O Senado está analisando um relatório preliminar para a atualização do Código Civil, que dedica um capítulo inteiro aos direitos dos animais, sugerindo uma nova perspectiva jurídica para eles. Segundo o relatório, os animais serão legalmente reconhecidos como seres capazes de sentir e possuir direitos. Esta proposta, elaborada por um grupo de juristas, será discutida em uma sessão temática no plenário do Senado na próxima quarta-feira (17).
O Código Civil é a legislação que estabelece os direitos e deveres das pessoas no contexto civil, isto é, nas relações jurídicas que envolvem indivíduos na sociedade. Ele aborda temas como contratos, propriedade, família, sucessões, obrigações e responsabilidade civil, entre outros aspectos do direito privado. O Código Civil brasileiro foi instituído em 1916 e passou por várias reformas ao longo do tempo para se adaptar às mudanças sociais e jurídicas.
Atualmente, a lei considera os animais como bens móveis, ou seja, são tratados como objetos de propriedade, sem personalidade jurídica ou direitos próprios reconhecidos pela lei.

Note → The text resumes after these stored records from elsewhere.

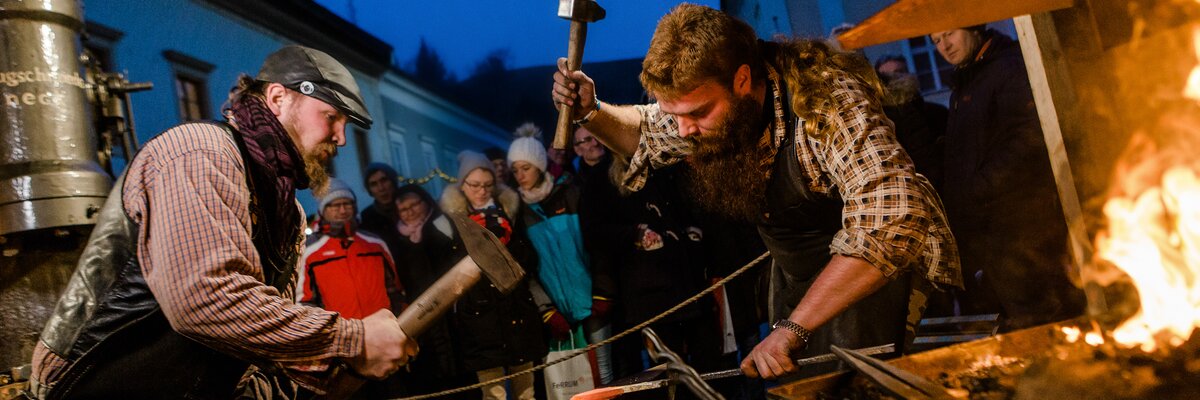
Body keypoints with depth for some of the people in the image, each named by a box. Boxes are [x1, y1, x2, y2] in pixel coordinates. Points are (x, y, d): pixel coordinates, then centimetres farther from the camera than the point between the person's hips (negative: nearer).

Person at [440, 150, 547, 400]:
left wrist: (506, 247, -5)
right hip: (479, 315, -3)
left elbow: (530, 260, 11)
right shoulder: (449, 219, 0)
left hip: (517, 309, 4)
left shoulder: (509, 210, 10)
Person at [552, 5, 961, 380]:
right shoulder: (696, 98, -11)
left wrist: (792, 328, -43)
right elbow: (646, 135, 12)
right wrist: (591, 112, -10)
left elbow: (893, 225, -44)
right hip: (793, 273, 6)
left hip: (874, 268, -6)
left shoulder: (826, 102, -34)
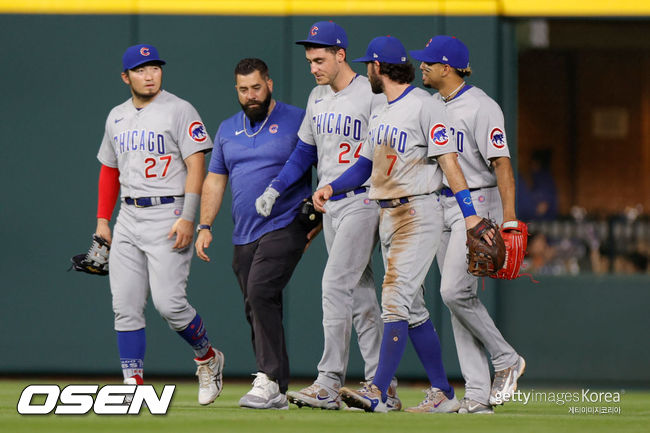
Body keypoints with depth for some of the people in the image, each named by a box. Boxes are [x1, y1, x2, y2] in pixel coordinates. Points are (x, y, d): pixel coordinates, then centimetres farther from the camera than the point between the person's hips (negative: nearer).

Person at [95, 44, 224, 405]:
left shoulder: (179, 111, -5)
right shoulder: (117, 117, 15)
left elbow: (196, 165, -11)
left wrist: (187, 218, -20)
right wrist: (102, 220, 15)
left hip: (168, 215, -6)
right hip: (128, 217, 6)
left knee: (168, 302, -14)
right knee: (126, 306, 0)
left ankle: (208, 358, 11)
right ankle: (133, 384, 3)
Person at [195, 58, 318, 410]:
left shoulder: (297, 121, 0)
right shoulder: (228, 130, 17)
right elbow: (215, 180, 20)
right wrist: (205, 226, 11)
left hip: (285, 228, -6)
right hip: (244, 236, 6)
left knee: (260, 294, -23)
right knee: (257, 310, 5)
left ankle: (269, 380, -23)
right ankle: (277, 393, 8)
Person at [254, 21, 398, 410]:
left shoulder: (372, 97, -12)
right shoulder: (318, 98, 12)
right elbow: (306, 151, 21)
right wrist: (276, 188, 10)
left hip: (363, 201, -8)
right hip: (330, 205, 8)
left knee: (336, 285, -14)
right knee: (360, 295, 8)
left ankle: (329, 384, -14)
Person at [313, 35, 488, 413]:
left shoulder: (424, 106, -10)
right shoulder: (379, 114, 17)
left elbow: (448, 162, -15)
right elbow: (366, 165, 21)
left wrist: (470, 215, -21)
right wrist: (331, 188, 4)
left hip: (419, 212, -9)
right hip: (388, 215, 9)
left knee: (396, 299, -16)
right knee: (413, 310, 9)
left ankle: (378, 392, -21)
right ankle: (443, 393, 14)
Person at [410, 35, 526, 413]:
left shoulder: (481, 107, -13)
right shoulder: (431, 105, 12)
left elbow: (502, 163, -18)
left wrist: (509, 217, -26)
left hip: (477, 204, -8)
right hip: (443, 205, 8)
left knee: (455, 291, -18)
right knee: (456, 297, 3)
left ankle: (506, 359, 2)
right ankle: (478, 393, 3)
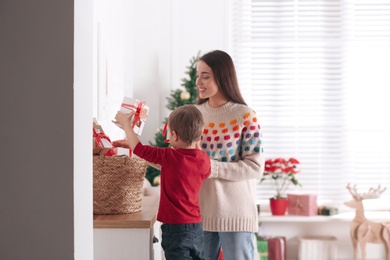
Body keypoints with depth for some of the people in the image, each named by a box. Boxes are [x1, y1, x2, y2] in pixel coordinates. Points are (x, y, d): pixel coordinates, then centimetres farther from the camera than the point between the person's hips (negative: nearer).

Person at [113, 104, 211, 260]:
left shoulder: (169, 157, -15)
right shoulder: (204, 160, 0)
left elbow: (138, 148, -5)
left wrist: (126, 124, 9)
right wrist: (197, 145, 20)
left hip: (175, 228, -6)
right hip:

No entanto, o capítulo do anteprojeto do novo Código Civil dedicado aos animais estabelece que eles devem ser considerados “seres vivos dotados de sensibilidade e passíveis de proteção jurídica”, e que a relação entre pessoas e animais pode levar a uma disputa pela tutela.
Durante o debate, o juiz federal Vicente de Paula Ataíde Junior, consultor para o tema dos direitos dos animais na Ajufe (Associação dos Juízes Federais do Brasil), apoiou a redação do artigo e destacou que a Constituição coloca o Brasil na vanguarda da defesa dos direitos dos animais. Para ele, essa visão deveria ser expandida no Código Civil.
Segundo informações do R7, o juiz afirmou que “é mais do que evidente que a reforma do Código Civil não pode ficar aquém dos progressos já registrados pelos códigos civis europeus, que há anos já afirmam: ou que animais não são coisas, ou que animais são seres vivos dotados de senciência ou sensibilidade”. Ele mencionou as leis estaduais que reconhecem os direitos dos animais, começando por Santa Catarina e seguido por Rio Grande do Sul, Minas Gerais, Espírito Santo, Goiás, Paraíba, Pernambuco, Roraima e Amazonas.
Ele completou dizendo que “não podemos perder esse acervo jurídico que vem se formando no âmbito da legislação estadual e municipal. Isso significa que a reforma quanto ao status jurídico dos animais, a reforma do Código Civil, não pode ser cosmética ou simbólica, mas deve significar um avanço efetivo na proteção jurídica dos animais pela sua adequada qualificação no ordenamento jurídico”.
Embora o texto represente um avanço nos direitos dos animais, essa nova previsão é apenas o começo em direção à proteção completa dos direitos dos animais. Isso porque, se o texto for aprovado, ainda será necessária a criação de uma lei para regulamentar o tratamento físico e ético adequado aos animais, como explica o jurista Iago Moura.
Ele detalha que “o caminho da proteção dos direitos dos animais continua a ser construído com o auxílio de uma legislação nacional de referência. Enquanto perdurar esse hiato normativo, serão aplicadas aos animais as disposições relativas aos bens, já constantes do Código Civil de 2002, desde que tais normas não sejam incompatíveis com a natureza e a sensibilidade dos animais, conforme preconiza o parágrafo terceiro do artigo 91-A”.
Ele completa dizendo que “tendo em vista que a normatização específica, via lei especial, ainda não é uma realidade, não é possível tirar conclusões sobre a dimensão em que as mudanças irão ocorrer. No entanto, o que se pode afirmar é que o novo Código revela, ainda que timidamente e não sem algum atraso, estar atento a uma tendência verificada internacionalmente, inclusive nos Tribunais, de reconhecimento da senciência dos animais como uma justa razão para que lhes sejam conferidos direitos específicos”.
O conteúdo do Novo Código Civil foi discutido por uma comissão especial de juristas, formada pelo presidente do Senado, Rodrigo Pacheco (PSD-MG), em agosto de 2023. O anteprojeto será posteriormente convertido em um projeto de lei, a ser debatido no Senado e na Câmara dos Deputados.